Progressive friends sometimes dismiss having a moral center as something for the far right and occasionally question why I bring my faith to the work of social activism. I tell them that when you try to have a political conversation without the moral context, you are not only giving away ground that we should never yield, but you are also contradicting history. Every movement in America that has made a significant impact has had a deep moral framework. The fight against slavery had a moral center. The fight for labor rights had a deep moral center. In the fight for women's suffrage, one of its leaders, Sojourner Truth, emphasized herself to be in God when she said in her famous speech “Ain’t I a Woman?”: “Where did your Christ come from? From God and a woman! Man had nothing to do with him.” All these movements drew on the interconnected tenets of faith, righteousness and justice.

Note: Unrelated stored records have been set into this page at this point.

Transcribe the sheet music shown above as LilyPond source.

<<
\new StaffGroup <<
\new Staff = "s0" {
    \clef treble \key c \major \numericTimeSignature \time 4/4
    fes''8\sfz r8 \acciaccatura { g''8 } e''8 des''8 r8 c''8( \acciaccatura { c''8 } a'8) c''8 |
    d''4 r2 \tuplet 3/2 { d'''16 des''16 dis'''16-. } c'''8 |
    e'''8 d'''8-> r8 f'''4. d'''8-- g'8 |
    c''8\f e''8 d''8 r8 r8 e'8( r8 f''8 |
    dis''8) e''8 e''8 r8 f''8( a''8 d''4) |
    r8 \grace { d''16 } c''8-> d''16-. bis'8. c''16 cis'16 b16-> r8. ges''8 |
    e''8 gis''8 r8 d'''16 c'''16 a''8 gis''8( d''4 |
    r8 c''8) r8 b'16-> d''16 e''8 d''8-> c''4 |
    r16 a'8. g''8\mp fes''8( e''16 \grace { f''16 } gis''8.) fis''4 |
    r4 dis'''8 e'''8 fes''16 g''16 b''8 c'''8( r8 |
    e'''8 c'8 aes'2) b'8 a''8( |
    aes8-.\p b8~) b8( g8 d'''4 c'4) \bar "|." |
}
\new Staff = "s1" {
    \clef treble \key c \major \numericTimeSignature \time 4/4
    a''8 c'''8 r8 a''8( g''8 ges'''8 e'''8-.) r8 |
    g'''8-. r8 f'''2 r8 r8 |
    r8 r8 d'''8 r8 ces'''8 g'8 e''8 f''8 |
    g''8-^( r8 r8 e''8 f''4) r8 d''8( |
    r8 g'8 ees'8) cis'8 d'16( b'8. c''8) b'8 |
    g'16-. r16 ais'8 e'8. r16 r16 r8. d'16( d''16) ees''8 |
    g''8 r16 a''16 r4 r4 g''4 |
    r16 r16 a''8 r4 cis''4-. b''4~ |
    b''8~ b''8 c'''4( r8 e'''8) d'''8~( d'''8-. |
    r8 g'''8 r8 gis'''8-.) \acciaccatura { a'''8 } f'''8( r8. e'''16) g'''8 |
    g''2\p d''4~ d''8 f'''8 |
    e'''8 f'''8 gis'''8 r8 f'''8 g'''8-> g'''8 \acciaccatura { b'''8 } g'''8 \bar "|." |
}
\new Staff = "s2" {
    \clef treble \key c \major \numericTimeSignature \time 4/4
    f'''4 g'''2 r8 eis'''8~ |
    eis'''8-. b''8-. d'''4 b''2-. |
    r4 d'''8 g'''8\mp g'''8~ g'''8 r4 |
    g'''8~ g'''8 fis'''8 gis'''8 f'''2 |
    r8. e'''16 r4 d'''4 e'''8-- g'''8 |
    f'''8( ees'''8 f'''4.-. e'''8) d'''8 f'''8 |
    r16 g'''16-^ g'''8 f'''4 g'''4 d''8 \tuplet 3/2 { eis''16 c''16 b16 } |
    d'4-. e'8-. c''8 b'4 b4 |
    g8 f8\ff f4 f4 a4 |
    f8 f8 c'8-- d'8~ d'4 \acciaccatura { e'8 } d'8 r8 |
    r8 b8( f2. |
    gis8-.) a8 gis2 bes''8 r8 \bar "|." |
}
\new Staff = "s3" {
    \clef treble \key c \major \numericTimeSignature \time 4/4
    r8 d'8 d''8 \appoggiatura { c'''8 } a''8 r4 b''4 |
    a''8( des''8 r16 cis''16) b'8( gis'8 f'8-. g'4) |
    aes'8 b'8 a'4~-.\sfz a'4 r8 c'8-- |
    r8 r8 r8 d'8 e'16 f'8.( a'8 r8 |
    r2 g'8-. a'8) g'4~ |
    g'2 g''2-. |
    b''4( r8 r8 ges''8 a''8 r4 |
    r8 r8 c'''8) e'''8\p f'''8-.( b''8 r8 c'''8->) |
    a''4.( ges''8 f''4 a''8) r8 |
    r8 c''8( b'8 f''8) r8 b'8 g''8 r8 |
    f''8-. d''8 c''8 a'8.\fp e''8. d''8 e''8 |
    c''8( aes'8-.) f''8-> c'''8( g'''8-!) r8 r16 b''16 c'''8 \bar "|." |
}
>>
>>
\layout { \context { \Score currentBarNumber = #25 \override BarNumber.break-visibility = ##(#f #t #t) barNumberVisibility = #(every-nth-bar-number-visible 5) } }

After the Rev. Martin Luther King Jr., a man of God with the principles of morality and justice squarely on his side, the conservative right decided never again to allow a person to claim that source of authority. It worked deliberately to redefine moral issues. It no longer wanted the debate to be focused on economic justice, housing and health care. Instead the conservative right pushed abortion, prayer in schools and being anti-gay as the new focus for politicians of faith. From television preachers to lawmakers across the country, these became the only faith-based issues that were discussed. That is why so many Americans, to this day, associate morality and faith with those matters, while treating civil rights as a secular affair. We cannot allow this bait and switch to succeed.
We call the movement Moral Mondays because we believe that the civil rights community must always work within a deep moral framework. The other side has misused and abused “morality” for too long. Starting here and now, we boldly take it back.